> [What you are asked to do]
Count the lines in the following data that include "with". Please write only the number.
════════
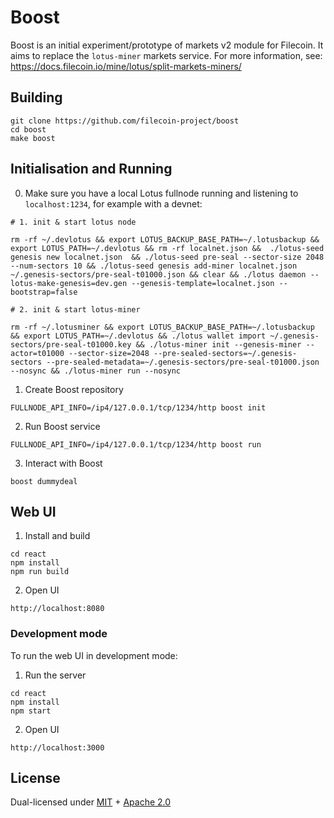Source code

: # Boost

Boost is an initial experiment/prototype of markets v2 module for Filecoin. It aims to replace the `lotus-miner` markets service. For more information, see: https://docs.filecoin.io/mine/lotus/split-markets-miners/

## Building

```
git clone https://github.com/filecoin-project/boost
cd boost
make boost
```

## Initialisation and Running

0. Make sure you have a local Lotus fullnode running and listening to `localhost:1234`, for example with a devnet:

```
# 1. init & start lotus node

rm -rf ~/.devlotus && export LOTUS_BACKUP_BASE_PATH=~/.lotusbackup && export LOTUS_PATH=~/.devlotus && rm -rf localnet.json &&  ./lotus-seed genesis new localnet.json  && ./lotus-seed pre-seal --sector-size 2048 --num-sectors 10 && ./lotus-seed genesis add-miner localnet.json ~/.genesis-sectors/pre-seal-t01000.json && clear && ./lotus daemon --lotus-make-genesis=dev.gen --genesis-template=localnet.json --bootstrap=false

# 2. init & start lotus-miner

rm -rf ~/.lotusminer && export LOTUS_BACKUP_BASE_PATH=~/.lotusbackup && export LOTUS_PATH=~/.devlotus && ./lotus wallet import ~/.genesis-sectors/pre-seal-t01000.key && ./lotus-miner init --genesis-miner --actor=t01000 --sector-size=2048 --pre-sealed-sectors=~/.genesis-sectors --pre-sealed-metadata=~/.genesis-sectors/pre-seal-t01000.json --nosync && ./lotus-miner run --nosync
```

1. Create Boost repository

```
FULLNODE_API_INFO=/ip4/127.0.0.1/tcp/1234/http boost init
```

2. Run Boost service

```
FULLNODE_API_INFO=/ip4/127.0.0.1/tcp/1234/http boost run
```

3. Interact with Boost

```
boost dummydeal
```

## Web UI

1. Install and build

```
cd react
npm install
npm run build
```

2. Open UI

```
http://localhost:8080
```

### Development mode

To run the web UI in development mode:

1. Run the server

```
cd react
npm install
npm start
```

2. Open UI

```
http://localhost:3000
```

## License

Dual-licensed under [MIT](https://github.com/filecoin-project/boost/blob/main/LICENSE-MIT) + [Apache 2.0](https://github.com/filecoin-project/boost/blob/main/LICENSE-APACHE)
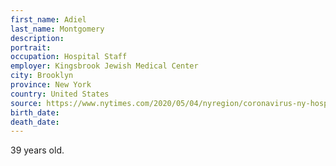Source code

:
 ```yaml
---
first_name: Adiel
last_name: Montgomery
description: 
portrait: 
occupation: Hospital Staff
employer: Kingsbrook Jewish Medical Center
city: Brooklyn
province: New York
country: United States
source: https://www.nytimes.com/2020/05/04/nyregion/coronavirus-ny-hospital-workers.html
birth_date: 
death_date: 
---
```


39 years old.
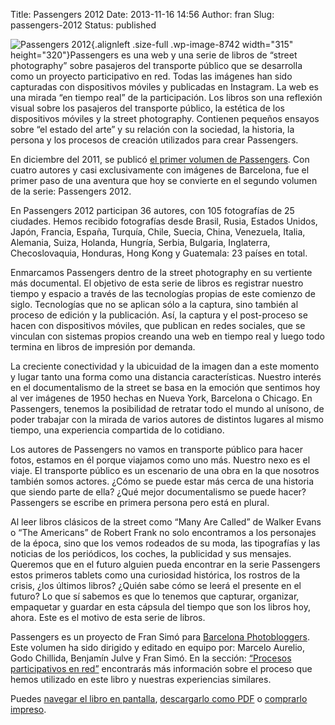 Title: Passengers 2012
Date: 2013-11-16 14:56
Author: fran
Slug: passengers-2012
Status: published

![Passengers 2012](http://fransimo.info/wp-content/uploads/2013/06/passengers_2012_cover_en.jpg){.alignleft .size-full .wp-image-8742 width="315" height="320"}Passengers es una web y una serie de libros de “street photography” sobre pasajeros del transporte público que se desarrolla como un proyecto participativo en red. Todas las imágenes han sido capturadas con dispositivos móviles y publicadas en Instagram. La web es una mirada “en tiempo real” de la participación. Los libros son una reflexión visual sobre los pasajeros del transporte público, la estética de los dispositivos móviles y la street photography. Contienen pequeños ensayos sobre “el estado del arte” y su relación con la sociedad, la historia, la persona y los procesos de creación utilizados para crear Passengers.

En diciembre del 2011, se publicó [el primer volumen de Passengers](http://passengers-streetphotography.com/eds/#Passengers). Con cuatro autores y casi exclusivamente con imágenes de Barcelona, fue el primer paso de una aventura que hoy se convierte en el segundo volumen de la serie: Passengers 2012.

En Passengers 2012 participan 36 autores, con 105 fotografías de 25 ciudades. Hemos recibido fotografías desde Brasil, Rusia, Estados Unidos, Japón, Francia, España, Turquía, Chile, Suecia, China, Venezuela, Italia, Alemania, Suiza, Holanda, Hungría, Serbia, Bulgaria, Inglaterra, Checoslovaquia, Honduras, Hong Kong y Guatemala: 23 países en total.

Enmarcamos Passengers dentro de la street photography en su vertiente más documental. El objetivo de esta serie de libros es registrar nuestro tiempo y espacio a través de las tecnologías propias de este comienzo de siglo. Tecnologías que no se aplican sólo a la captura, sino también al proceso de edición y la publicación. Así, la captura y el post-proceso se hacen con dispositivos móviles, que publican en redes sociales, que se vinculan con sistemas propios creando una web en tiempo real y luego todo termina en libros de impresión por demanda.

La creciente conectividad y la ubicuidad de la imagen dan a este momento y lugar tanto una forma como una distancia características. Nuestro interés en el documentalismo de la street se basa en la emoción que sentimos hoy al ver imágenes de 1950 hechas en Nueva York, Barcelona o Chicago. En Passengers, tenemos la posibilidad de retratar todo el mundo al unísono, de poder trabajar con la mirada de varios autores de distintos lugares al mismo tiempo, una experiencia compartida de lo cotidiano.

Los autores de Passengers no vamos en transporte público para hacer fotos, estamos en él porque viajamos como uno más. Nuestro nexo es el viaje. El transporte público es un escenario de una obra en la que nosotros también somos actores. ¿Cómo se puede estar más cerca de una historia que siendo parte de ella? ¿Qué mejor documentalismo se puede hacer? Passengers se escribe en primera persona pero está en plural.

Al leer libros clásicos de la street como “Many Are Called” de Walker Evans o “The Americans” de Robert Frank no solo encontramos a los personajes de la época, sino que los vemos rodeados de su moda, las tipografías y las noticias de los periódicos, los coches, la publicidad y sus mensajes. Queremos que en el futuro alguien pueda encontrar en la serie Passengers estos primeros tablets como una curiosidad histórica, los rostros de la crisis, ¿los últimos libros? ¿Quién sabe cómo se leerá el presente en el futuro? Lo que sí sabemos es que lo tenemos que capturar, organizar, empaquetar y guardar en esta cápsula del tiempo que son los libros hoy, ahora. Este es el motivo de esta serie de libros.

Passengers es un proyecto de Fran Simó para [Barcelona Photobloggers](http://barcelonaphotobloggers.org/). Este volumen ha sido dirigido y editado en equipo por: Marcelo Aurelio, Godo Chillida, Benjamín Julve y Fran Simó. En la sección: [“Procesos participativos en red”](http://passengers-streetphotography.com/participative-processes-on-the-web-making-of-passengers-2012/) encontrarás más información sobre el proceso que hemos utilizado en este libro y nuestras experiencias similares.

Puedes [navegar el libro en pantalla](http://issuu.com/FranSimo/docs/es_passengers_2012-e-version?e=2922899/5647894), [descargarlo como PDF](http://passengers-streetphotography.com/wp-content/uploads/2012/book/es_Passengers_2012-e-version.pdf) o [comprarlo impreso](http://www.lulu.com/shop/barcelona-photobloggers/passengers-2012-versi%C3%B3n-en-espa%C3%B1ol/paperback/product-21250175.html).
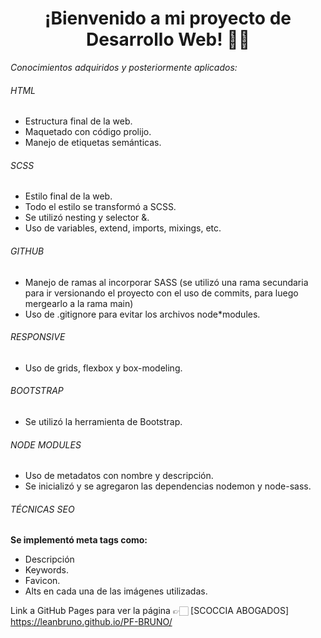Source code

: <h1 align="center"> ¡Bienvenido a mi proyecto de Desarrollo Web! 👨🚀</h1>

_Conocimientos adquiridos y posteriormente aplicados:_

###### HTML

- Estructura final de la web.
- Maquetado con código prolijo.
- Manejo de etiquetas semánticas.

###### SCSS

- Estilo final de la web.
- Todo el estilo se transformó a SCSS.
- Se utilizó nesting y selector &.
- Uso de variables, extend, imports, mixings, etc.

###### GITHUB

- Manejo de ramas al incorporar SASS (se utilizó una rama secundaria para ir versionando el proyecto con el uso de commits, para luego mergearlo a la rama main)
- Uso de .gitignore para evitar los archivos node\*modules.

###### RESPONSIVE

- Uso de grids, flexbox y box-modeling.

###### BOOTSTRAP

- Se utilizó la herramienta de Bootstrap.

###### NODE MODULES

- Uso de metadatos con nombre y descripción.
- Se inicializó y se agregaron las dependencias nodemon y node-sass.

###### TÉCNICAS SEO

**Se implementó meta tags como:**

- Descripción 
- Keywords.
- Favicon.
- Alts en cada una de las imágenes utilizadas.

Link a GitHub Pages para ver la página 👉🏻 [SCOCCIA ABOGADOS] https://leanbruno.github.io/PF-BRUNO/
════════
> [Finished exercise]
2